Trump once mocked Obama's executive orders. Now he's citing his own as proof of hard work.

Impact

Back in 2012, then-private citizen Donald Trump bashed President Barack Obama for signing too many executive orders. "Why is @BarackObama constantly issuing executive orders that are major power grabs of authority?" Trump asked on Twitter.

Trump and top Republicans frequently unloaded on Obama's executive orders signing as evidence that he was ruling by fiat — acting more like a king than a president. 

But now that Trump's 100th day as the man at the Resolute Desk is approaching, signing executive orders has transformed from an abuse to an accomplishment, according to his top spokesman.

Pressed at Monday's daily media briefing about what the new president has gotten done in the opening stretch of his tenure, White House press secretary Sean Spicer defended Trump in part by pointing to the number of orders he's signed.

"I think when you look at the number of pieces of legislation, the executive orders, business confidence, the U.S.'s role in the world, there's a lot of accomplishments that have occurred, and we feel very good about what we've done as we head up to this first 100 days," Spicer said.

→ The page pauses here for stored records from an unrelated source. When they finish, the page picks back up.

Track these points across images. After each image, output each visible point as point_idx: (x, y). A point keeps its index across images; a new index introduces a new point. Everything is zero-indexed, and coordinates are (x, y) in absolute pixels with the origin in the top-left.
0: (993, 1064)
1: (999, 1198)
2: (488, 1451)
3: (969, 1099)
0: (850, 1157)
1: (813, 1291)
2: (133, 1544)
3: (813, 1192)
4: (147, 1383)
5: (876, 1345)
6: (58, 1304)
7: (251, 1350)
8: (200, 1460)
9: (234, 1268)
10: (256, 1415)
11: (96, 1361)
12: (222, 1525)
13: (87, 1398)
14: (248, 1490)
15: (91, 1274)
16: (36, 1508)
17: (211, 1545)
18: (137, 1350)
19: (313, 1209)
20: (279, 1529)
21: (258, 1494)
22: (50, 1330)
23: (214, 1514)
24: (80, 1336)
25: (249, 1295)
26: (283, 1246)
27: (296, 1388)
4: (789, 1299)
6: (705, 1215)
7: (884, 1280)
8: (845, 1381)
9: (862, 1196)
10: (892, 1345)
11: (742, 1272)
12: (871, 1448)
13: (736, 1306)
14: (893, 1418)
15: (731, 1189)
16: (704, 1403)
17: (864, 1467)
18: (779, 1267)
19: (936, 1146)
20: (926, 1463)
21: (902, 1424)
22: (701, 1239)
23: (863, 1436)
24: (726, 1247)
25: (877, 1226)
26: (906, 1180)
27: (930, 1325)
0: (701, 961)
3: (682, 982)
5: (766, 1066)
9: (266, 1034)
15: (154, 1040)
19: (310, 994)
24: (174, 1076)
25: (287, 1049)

At the same time, Spicer sought to downplay the significance of the 100th day milestone, which has seen Trump struggle to deliver on bedrock campaign promises such as repealing former President Barack Obama's Affordable Care Act and restricting travel to the U.S. from a set of majority-Muslim countries.

Despite his previous disdain for executive orders as a mechanism for governance, putting his pen to more of them is apparently just what Trump plans to do in the walkup to the 100-day marker.

Trump "is going on an executive order frenzy in the final week of his first 100 days," Axios reported. "By Friday, Trump will have signed at least 32 executive orders — the most signed in the first 100 days of a new administration since World War II."